Pas automatiquement. Une offre commerciale peut proposer des heures “promo”, mais cela ne remplace pas forcément la structure HP/HC (prix HP/HC, 8 heures creuses, etc.). Il faut comparer le prix total (abonnement + kWh) sur votre profil réel de consommation, et vérifier si la promo est limitée dans le temps.

Que vérifier sur la facture avant de décider ?

Trois choses : (1) votre option (Base ou HP/HC), (2) le prix du kWh (Base ou HP + HC), (3) l’abonnement. Les taxes existent dans tous les cas : pour décider, comparez surtout les prix TTC annoncés et la structure (abonnement plus cher vs kWh moins cher à certains horaires).

Que faire si je suis en télétravail et que je consomme surtout en journée ?

Le télétravail seul ne garantit pas une rentabilité HP/HC, car une consommation “de fond” (informatique, éclairage) reste modérée. En revanche, si vous pouvez aligner climatisation, chauffe-eau, recharge VE ou certains cycles électroménagers sur un créneau creux de journée, vous pouvez transformer une contrainte (présence à domicile) en avantage.

Est-ce intéressant avec des panneaux solaires en autoconsommation ?

Réponse nuancée.

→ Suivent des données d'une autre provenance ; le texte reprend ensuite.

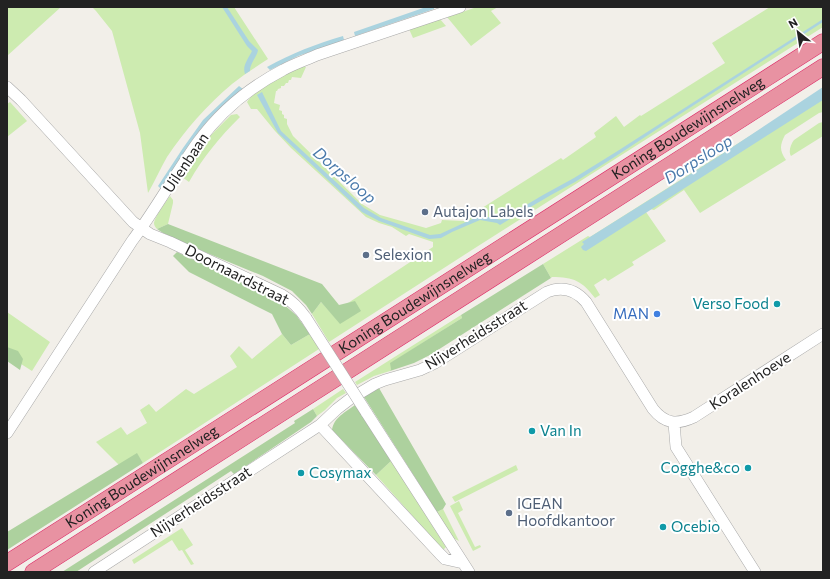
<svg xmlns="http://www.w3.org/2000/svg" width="830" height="579" font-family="Commissioner,sans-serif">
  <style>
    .grass { fill: #cdebb0 }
    .forest { fill: #add19e }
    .water { fill: #aad3df }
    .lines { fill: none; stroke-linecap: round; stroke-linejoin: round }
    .minor-casing { stroke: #a9a9a9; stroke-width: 12 }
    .highway-casing { stroke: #dc2a67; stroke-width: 17 }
    .minor { stroke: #fff; stroke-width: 11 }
    .highway { stroke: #e892a2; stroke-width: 16 }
    .minor-bridge-casing { stroke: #a9a9a9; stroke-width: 12; stroke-linecap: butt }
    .minor-bridge { stroke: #fff; stroke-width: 11 }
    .service-dot { fill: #5c6f8a; stroke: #fff; stroke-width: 1.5 }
    .culture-dot { fill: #0f9aa8; stroke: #fff; stroke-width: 1.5 }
    .shop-dot { fill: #3f7fe0; stroke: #fff; stroke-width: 1.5 }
    .labels { text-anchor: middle; stroke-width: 4; stroke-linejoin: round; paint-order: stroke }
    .street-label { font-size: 15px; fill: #222; stroke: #fff }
    .service-label { font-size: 15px; fill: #4e5e75; stroke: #fff; text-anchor: start }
    .culture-label { font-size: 15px; fill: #0d838f; stroke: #fff; text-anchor: start }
    .shop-label { font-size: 15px; fill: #366cbe; stroke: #fff; text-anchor: end }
    .water-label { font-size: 16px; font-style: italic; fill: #4a7aab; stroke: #fff }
  </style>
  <rect width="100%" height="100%" fill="#f2efe9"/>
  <path class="grass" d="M7 7H61L7 56Z
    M92 7H234L268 59C256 67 243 75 232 84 207 105 185 130 167 157 160 169 155 181 148 193L140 133 112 31 96 11Z
    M477 7H498L491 11 501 23 471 46 447 17Z
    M770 7H823V27L475 248 329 342 312 314 321 302 340 323 355 302 348 303 433 247V242L409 234 406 236 392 227 379 223 366 217 291 148 275 131 257 109H251L247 102C256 87 287 73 303 66L306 67 301 78 292 77 291 80H289L288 83H286L284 86H281V88L278 89 277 91H276L274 103 280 105 279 110 282 111V114L284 115V118L287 119V124L293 136 362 204 380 215 426 228 441 223 442 220 464 221 477 213 472 208H482L561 158 563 160 596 137 594 133 616 116 624 127 640 115 641 116 725 63 712 43Z
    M439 18 446 26 413 38 409 29Z
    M823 87V112L819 113 785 135C780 145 779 150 786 160L700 213 684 190 654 210 650 209 646 212 666 241 632 262 634 265 608 281 605 278 594 285 600 295 595 298C582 281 574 277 552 277L551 278 543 264 588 236 590 237 813 96Z
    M10 102 27 121 7 137V104Z
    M237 114 240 117C219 138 204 156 189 182L182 177 200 149 211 135 231 115Z
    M823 122V136L791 156C788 151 791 144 794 140L819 123Z
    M170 196 173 200V203L168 224 157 229C155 227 154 225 154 223 155 216 166 202 170 196Z
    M7 312 50 342 32 371 7 355Z
    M461 315 462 318 391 363V369L390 371 374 376 357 385 355 382Z
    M282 334 291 345 310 334 319 349 143 463 137 454 119 465 96 442 121 427 127 435 147 423 140 410 149 404 156 412 186 389 194 394 237 367 230 356 239 346 252 359Z
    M343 389 346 393 337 398 325 410 317 416 313 409Z
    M391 461 446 547 443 550 376 475Z
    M516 465 518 470 455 502 452 497Z
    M459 501 463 510 458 513 475 547 480 545 481 547 473 551 450 506Z
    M443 509 459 541 453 538 437 512Z
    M182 528 193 545 185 550 194 564 191 565 182 550 179 551 172 540 134 564 132 560Z"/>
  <path class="forest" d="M168 224 322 284 339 305 355 301 361 311 340 324 321 302 312 314 306 305 292 291 263 276 207 253 163 233 157 229Z
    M177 252 239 281 282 303 296 315 310 334 291 345 282 334 272 314 189 272 173 256Z
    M543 264 551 278 430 355 414 363 390 371 391 369 390 363 462 318 461 315Z
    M7 347 18 351 23 359 20 370 7 361Z
    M379 388 446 504 443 509 437 512 364 397Z
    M355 405 391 461 376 475 332 430C334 417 346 412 355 405Z
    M313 409 317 416 311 422 234 474 231 471 76 572H62L295 423 294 421Z
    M137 453 143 463 7 550V532Z"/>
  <path class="water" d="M222 7H227L249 41 258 50C257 57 250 63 250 71L245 74C242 66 248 59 252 51L247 46Z
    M426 7H434V9L355 36 354 32Z
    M823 19V22L674 118 613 158 575 182 551 195 500 225 497 223 480 220 452 232 441 238 429 239 379 221 362 212 278 133 257 95 262 92 281 131 364 208 381 218 430 235 440 234 479 216H484L501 220 543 195 574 178 616 152Z
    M343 36 344 40 298 56 270 70 267 67C292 53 316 44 343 36Z
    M239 86 243 89C233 97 223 105 214 114 193 135 178 162 162 187L160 188 158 186 183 148 203 120Z
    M823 87V100L586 251 583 250 581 247 584 244 582 242 716 158Z"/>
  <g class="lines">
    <g class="minor-casing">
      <path id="minor" d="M7 87 21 100 133 222 150 234 170 242 282 295C292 301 299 308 306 318
        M366 412 469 572
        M674 423 676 447 755 572
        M320 425 440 554 445 559 463 563
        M7 433 132 241C156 209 175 174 198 142 220 112 250 87 283 70 294 64 306 60 317 55L460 7
        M94 572 320 425 337 409 350 399 375 384 385 380 420 370 435 363 547 292C562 286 575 289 586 302L653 409C665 424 677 425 694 417L823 334"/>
    </g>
    <g class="highway-casing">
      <g id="highway">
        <path id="s1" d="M7 563 823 42"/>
        <path d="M33 572 823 67"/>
      </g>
    </g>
    <use href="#minor" class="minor"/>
    <use href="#highway" class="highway"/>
    <g class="minor-bridge-casing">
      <path id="minor-bridge" d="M306 318 366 412"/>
    </g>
    <use href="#minor-bridge" class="minor-bridge"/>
  </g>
  <g class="service-dot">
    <circle cx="425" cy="212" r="4"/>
    <circle cx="366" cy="255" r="4"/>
    <circle cx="509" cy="513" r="4"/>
  </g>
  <g class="culture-dot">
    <circle cx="777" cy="304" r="4"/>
    <circle cx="532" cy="431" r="4"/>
    <circle cx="748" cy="468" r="4"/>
    <circle cx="301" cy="473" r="4"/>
    <circle cx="663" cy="527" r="4"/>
  </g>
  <circle class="shop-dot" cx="657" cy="314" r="4"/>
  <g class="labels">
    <g class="street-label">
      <text dy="5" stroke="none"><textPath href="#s1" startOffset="808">Koning Boudewijnsnelweg</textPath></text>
      <text transform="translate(186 163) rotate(-56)" y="5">Uilenbaan</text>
      <text transform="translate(237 275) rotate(27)" y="5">Doornaardstraat</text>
      <text dy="5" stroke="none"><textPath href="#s1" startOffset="484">Koning Boudewijnsnelweg</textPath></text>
      <text transform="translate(476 335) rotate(-32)" y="5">Nijverheidsstraat</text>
      <text transform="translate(750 381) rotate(-33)" y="5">Koralenhoeve</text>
      <text dy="5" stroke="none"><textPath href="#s1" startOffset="160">Koning Boudewijnsnelweg</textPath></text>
      <text transform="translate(201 502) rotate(-33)" y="5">Nijverheidsstraat</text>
    </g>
    <g class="service-label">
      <text x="433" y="217">Autajon Labels</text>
      <text x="374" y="260">Selexion</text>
      <text x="517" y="509">IGEAN<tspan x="517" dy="17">Hoofdkantoor</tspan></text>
    </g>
    <g class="culture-label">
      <text x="769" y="309" text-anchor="end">Verso Food</text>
      <text x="540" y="436">Van In</text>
      <text x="740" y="473" text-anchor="end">Cogghe&amp;co</text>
      <text x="309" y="478">Cosymax</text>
      <text x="671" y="532">Ocebio</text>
    </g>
    <g class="shop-label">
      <text x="649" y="319">MAN</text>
    </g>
    <g class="water-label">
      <text transform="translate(698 159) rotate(-32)" y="6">Dorpsloop</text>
      <text transform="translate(345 175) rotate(41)" y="6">Dorpsloop</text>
    </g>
  </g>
  <rect width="830" height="579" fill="none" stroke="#222222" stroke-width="16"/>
  <g transform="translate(798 32) rotate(330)" stroke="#ffffff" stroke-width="3" paint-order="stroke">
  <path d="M0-3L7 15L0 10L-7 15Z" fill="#222222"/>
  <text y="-6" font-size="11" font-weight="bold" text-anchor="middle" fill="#222222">N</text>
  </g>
</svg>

Si vous autoconsommez déjà beaucoup en journée (vous utilisez votre propre production), un créneau d’heures creuses en journée peut avoir moins d’impact, car une partie de vos kWh achetés au réseau diminue. En revanche, si vous avez peu d’autoconsommation (surplus important), ou si votre grosse consommation a lieu en dehors des heures de production solaire (soir), les heures creuses (nuit ou journée selon vos horaires) peuvent rester utiles. La clé est le pilotage : faire tourner ballon, recharge VE ou clim au bon moment, en arbitrant entre “kWh solaire gratuit” et “kWh réseau moins cher” selon votre situation.

Conclusion opérationnelle : ne cherchez pas le “meilleur horaire” en général. Cherchez l’horaire qui correspond à votre logement, puis faites un mini-calcul de seuil, et enfin mettez en place 2 à 3 programmations qui déplacent vraiment des kWh. C’est là que les nouveaux créneaux deviennent, ou non, des créneaux gagnants.